In this article, we take a look at some of the most common mistakes made by amateur cryptocurrency traders and how you can avoid making them in your investment career.

Not Setting Plans Ahead of Time

Inexperienced and amateur cryptocurrency traders often make the mistake of entering and exiting positions without much forethought or planning, relying purely on their intuition instead. However, as with any other tradable market, too many wrong moves in quick succession can wipe out your entire built-up capital. The only way to avoid impulse purchases and panic selling are to ensure that every transaction has a purpose and is in line with your risk appetite.

Risky situations like these can be easily avoided if you set price and time targets before opening a new trade. Contingency plans also go a long way towards protecting your original investment, in case a particular trade suddenly goes south or does not perform as expected.

Knowing the exact entry and exit points for trade are only half the story, however, especially since inexperienced traders are known to deviate from their plans every now and then.

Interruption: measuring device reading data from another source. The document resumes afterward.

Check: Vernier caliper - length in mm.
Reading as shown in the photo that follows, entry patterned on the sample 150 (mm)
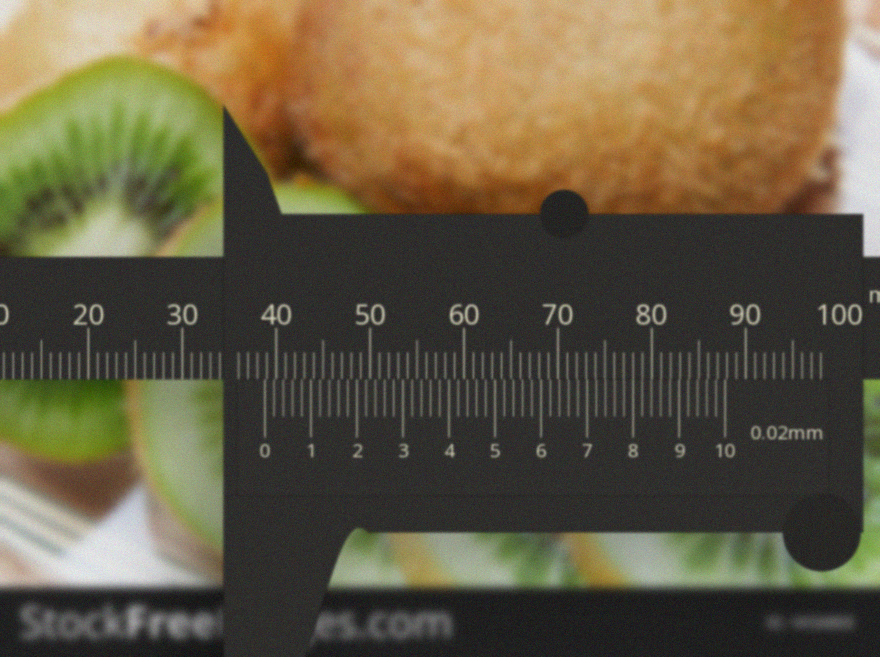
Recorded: 38.8 (mm)
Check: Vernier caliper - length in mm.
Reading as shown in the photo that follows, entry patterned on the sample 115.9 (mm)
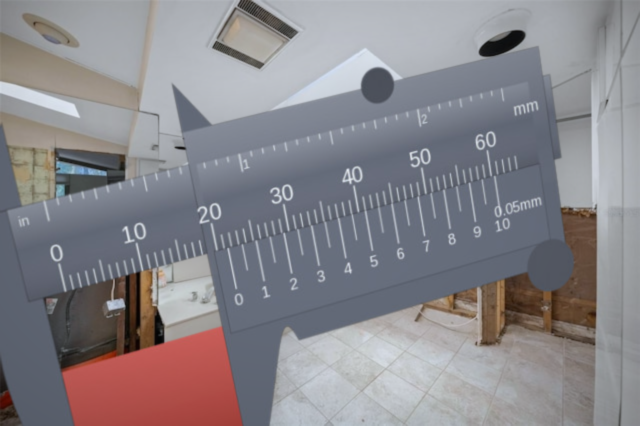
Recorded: 21.5 (mm)
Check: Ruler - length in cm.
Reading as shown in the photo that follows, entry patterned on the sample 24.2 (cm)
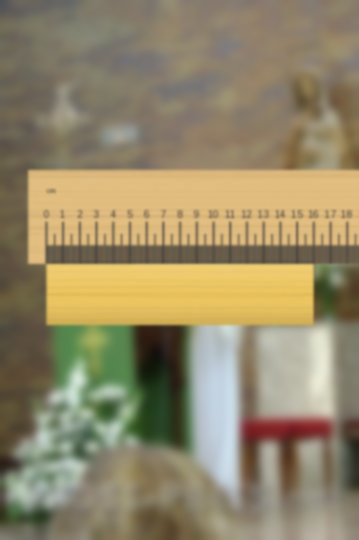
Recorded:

While timing the market or trading based on short-term price movements may yield some profit every now and then, the cryptocurrency market’s volatility and uncertainty make these strategies unreliable at best and financially dangerous at worst.

Even professional investors and hedge fund managers delineate a clear goal before investing to ensure that they do not get carried away by emotion. Multi-millionaire investor and crypto hedge fund firm founder, Anthony Pompliano, told CNBC,

“Around $3,800, in March of this year, we put an investment on Bitcoin for public pensions and obviously that investment is doing really well. We have a price target as to when we think that the longer-term horizon is and what I came out and said was $100,000 by December of 2021.”


Getting Carried Away by Hype, Greed, and FOMO

New traders are also significantly more likely to let greed and fear of missing out (FOMO) take control of their portfolios. During a bull run, retail investors and traders convince themselves that they are potentially missing out on great returns and enter a trade. This not only artificially inflates the cryptocurrency’s demand and price, but also sets them up for disappointment when the inevitable correction comes along. At that point, the vast majority of them are tempted to liquidate their position, cut any losses, and move on.

Failing to Manage Expectations and Risk

Assets that tend to offer high returns almost universally come with the caveat of high volatility or short term uncertainty. The cryptocurrency market is no exception to this rule and has been known to gain or lose 30% of its total market capitalization within a single day.

In 2017, a few investors announced that they had taken a mortgage or loan to double down on their cryptocurrency position in light of the market’s recent stellar performance. In 2018, however, the cryptocurrency market shed billions of dollars in value, and likely wiped out any gains made by these investors. Put simply, do not trade with money that you cannot afford to lose. Applying for credit to trade in the cryptocurrency market is a slippery slope and not a sound financial strategy.

Falling Victim to False Signals

While market noise may skew a trader’s perspective, it isn’t nearly as destructive to their financial position as a well-executed scam. Pump and dump schemes, for instance, artificially boost the demand and price of a token, triggering investor FOMO and greed. As the price snowballs far beyond its original value, the scheme’s organizers sell their position and make a massive profit at the expense of other buyers.

Perpetrators of pump and dump scams generally target novice investors on Telegram, Discord, and other chat applications. Once a sufficient number of gullible participants have been reeled in, the organizers can execute the scheme in as little as 18 seconds.

While pump and dump schemes have been around for decades, regulatory involvement and crackdowns have more or less eliminated the vast majority of them from equity markets. However, the cryptocurrency market’s global and digital-first nature has allowed organizers of such schemes to reach a wider audience. Having said that, with a little bit of prior research and due diligence, you can easily discern scams from genuine, high-quality projects.